-------- Dataset extract

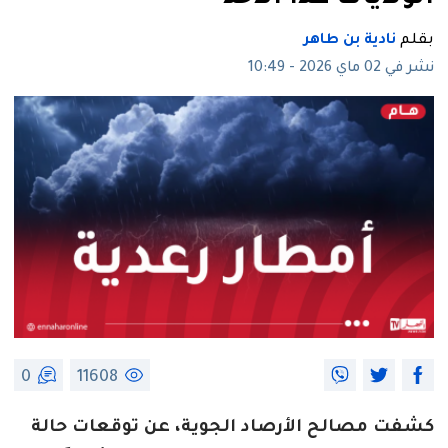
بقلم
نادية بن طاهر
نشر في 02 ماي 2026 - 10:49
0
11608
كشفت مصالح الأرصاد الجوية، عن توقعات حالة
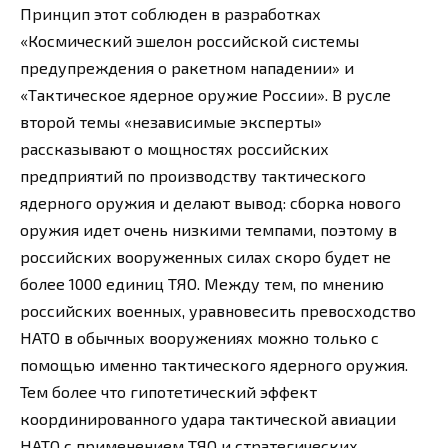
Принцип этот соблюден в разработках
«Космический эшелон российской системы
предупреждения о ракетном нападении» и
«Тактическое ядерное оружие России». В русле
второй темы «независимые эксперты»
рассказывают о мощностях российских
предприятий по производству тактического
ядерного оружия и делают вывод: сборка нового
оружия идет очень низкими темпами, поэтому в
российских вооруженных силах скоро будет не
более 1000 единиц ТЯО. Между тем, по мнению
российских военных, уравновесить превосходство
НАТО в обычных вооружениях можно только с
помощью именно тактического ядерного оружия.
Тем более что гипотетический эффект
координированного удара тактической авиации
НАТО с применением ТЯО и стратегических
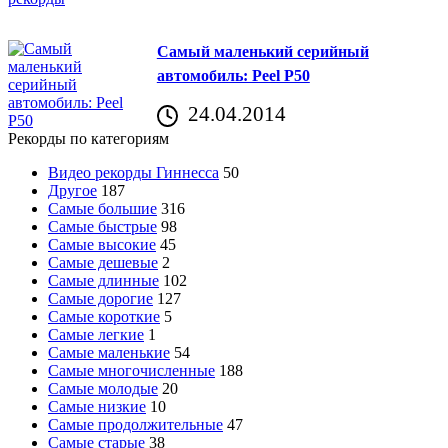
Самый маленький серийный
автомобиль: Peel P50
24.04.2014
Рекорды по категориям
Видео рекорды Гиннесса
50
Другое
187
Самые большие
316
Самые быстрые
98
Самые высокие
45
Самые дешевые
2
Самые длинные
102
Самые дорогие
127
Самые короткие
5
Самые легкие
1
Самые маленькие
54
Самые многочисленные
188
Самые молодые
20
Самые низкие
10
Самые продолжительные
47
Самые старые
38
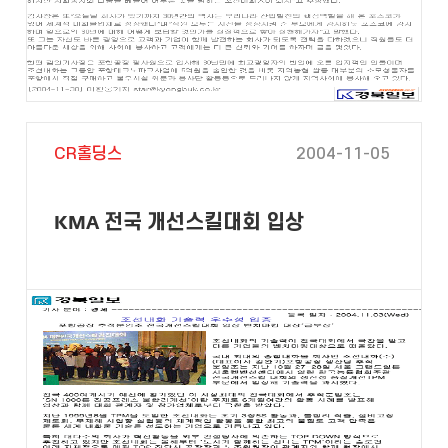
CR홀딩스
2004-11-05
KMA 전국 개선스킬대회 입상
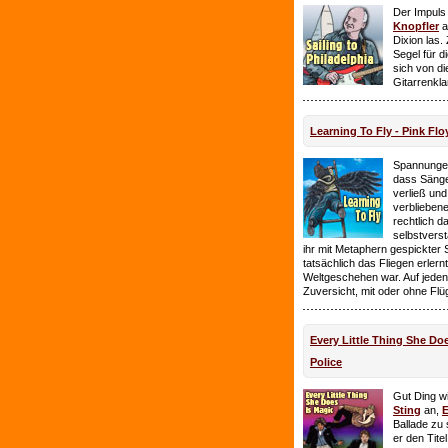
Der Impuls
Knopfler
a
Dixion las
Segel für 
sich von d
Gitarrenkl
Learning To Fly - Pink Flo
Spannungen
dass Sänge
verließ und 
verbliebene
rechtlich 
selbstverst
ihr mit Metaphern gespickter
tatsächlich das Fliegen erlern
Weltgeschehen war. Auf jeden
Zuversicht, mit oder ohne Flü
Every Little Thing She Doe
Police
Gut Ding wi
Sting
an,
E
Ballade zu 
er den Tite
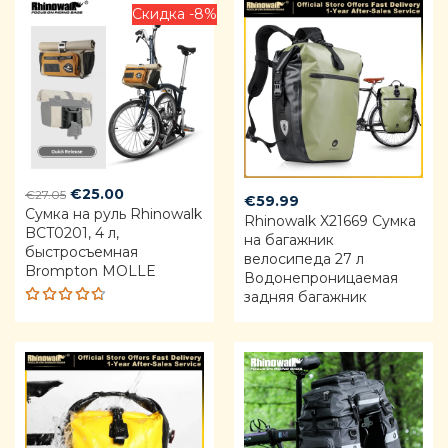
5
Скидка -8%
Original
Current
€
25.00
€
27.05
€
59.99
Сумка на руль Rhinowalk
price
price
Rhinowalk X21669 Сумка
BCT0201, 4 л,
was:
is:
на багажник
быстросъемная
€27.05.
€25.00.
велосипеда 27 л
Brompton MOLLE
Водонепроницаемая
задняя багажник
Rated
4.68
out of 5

----------------
-------- Dataset extract

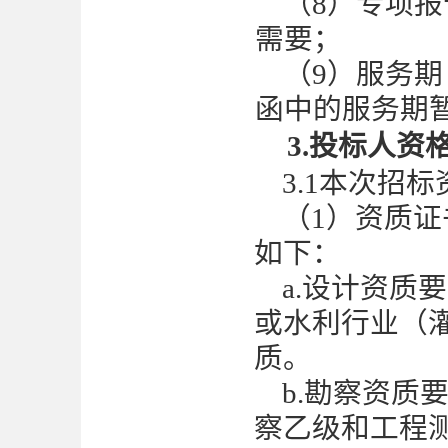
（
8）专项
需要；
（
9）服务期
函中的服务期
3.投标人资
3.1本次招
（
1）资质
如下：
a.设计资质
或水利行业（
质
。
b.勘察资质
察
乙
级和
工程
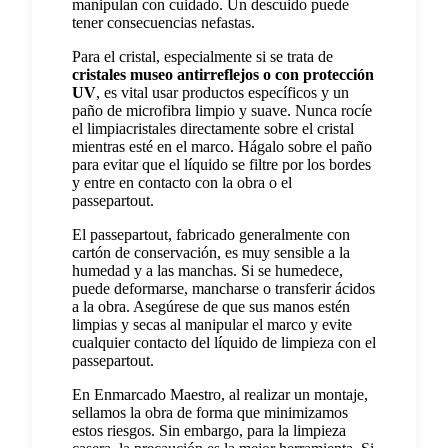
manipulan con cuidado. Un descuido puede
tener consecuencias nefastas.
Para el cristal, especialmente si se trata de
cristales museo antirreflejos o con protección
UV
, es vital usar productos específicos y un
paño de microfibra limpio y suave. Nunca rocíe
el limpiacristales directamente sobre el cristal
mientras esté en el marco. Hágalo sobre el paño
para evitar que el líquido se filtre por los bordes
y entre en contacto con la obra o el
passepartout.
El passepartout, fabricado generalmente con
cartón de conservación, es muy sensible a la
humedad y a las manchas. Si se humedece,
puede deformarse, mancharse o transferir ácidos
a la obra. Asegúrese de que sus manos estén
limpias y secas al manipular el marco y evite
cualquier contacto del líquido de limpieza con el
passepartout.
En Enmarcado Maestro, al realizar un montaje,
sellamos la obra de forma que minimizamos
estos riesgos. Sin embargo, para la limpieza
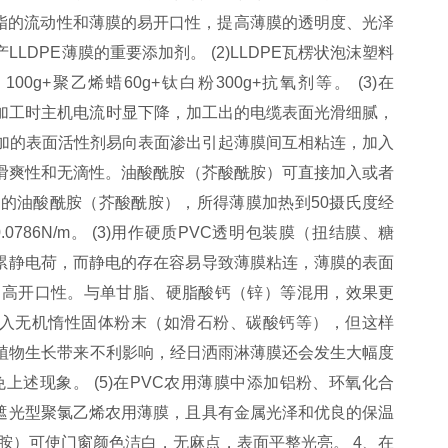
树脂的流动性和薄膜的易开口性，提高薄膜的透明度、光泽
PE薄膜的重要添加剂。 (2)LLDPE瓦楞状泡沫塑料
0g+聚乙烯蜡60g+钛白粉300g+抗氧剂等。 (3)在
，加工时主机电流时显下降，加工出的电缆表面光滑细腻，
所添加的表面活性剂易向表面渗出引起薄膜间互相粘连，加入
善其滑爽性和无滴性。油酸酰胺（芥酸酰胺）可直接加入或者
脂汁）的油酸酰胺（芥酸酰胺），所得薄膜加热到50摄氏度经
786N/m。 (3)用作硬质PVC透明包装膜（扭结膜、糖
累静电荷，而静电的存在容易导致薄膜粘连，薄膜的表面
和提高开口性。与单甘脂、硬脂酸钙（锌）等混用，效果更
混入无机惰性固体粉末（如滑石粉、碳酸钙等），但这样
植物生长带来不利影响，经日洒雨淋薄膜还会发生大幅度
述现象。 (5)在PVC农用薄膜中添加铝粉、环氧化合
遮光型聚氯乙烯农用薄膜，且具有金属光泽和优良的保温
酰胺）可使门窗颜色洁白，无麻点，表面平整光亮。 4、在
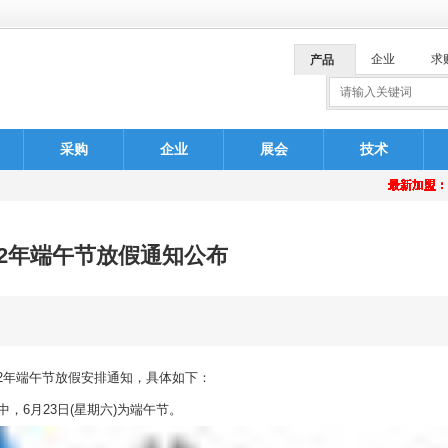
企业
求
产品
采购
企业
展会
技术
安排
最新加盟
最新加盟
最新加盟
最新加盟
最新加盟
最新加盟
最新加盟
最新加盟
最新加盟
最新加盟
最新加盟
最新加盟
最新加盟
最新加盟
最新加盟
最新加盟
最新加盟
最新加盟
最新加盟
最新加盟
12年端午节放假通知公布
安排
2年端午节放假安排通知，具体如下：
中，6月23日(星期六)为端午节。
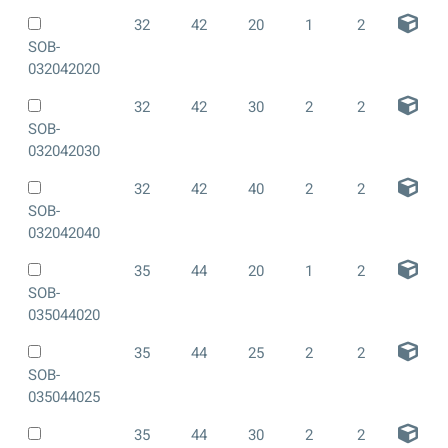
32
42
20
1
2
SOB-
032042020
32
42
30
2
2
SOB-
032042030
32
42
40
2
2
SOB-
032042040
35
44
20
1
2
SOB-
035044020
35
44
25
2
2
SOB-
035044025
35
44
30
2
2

----------------

What is needed:
Could you output everything from the line containing "树脂的流动性和薄膜的易开口性，提高薄膜的透明度、光泽" down to the line containing "植物生长带来不利影响，经日洒雨淋薄膜还会发生大幅度" as a JSON list of strings, one string per line, with blank lines omitted?

Result for this task:
[
  "树脂的流动性和薄膜的易开口性，提高薄膜的透明度、光泽",
  "PE薄膜的重要添加剂。 (2)LLDPE瓦楞状泡沫塑料",
  "0g+聚乙烯蜡60g+钛白粉300g+抗氧剂等。 (3)在",
  "，加工时主机电流时显下降，加工出的电缆表面光滑细腻，",
  "所添加的表面活性剂易向表面渗出引起薄膜间互相粘连，加入",
  "善其滑爽性和无滴性。油酸酰胺（芥酸酰胺）可直接加入或者",
  "脂汁）的油酸酰胺（芥酸酰胺），所得薄膜加热到50摄氏度经",
  "786N/m。 (3)用作硬质PVC透明包装膜（扭结膜、糖",
  "累静电荷，而静电的存在容易导致薄膜粘连，薄膜的表面",
  "和提高开口性。与单甘脂、硬脂酸钙（锌）等混用，效果更",
  "混入无机惰性固体粉末（如滑石粉、碳酸钙等），但这样",
  "植物生长带来不利影响，经日洒雨淋薄膜还会发生大幅度"
]